• **Work instruction**
Write out the full listing exactly as given, minus the images.

• **Data extract**

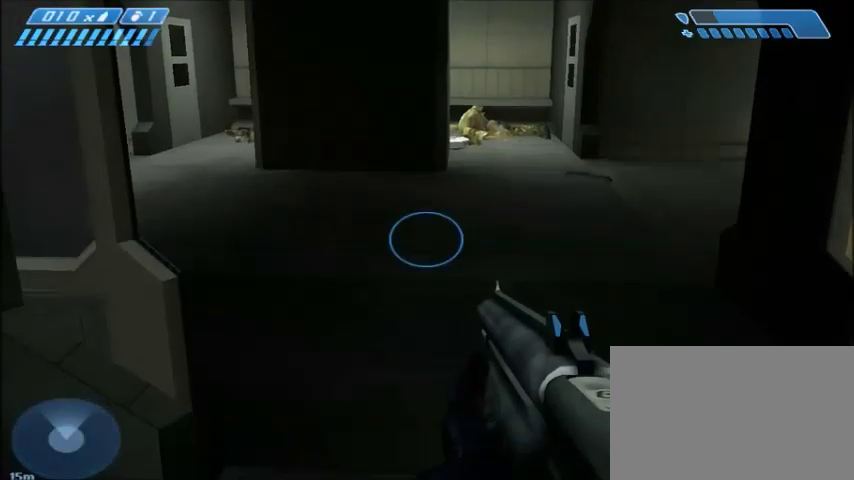
{"keys": ["s"], "mouse": [], "events": [[167, "s", "down"], [401, "a", "down"], [501, "a", "up"]]}
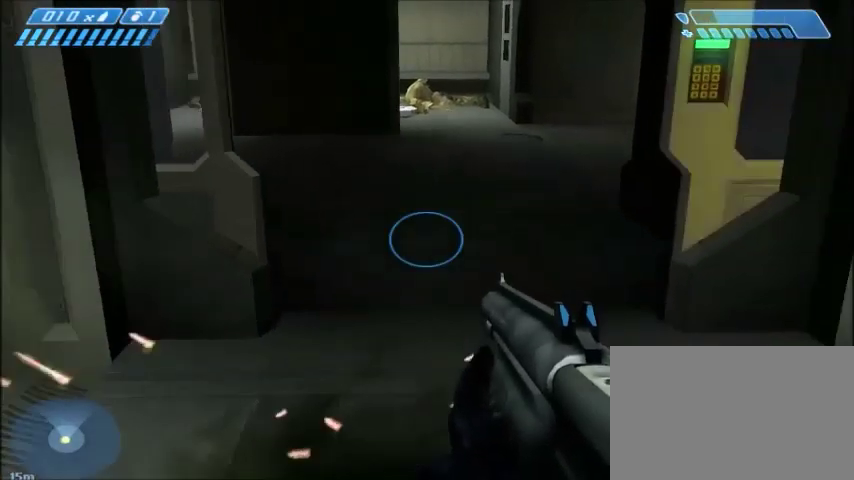
{"keys": ["s"], "mouse": [], "events": [[33, "s", "up"], [400, "s", "down"]]}
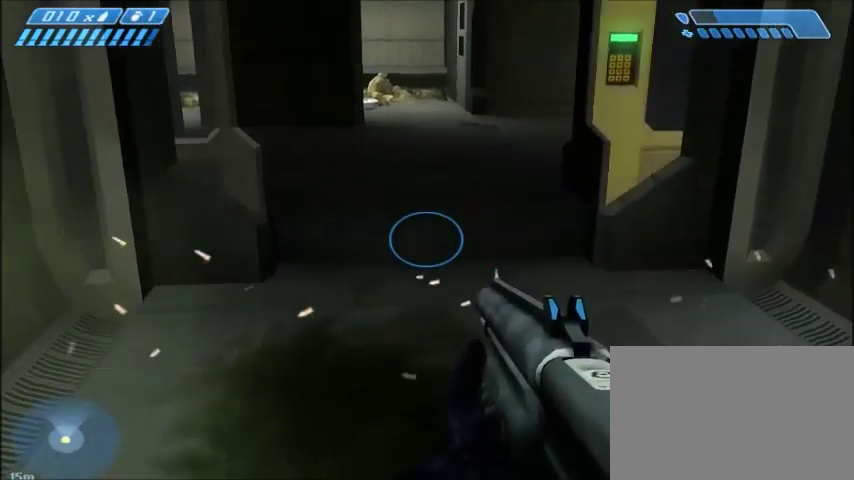
{"keys": [], "mouse": [], "events": [[234, "s", "up"]]}
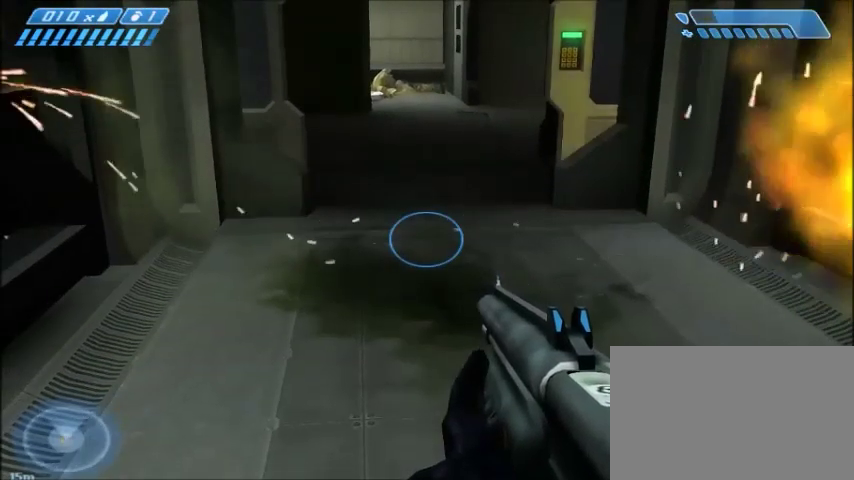
{"keys": ["w"], "mouse": [], "events": [[400, "w", "down"]]}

• **Answer to this exercise**
{"keys": ["s"], "mouse": [], "events": [[167, "s", "down"], [401, "a", "down"], [501, "a", "up"]]}
{"keys": ["s"], "mouse": [], "events": [[33, "s", "up"], [400, "s", "down"]]}
{"keys": [], "mouse": [], "events": [[234, "s", "up"]]}
{"keys": ["w"], "mouse": [], "events": [[400, "w", "down"]]}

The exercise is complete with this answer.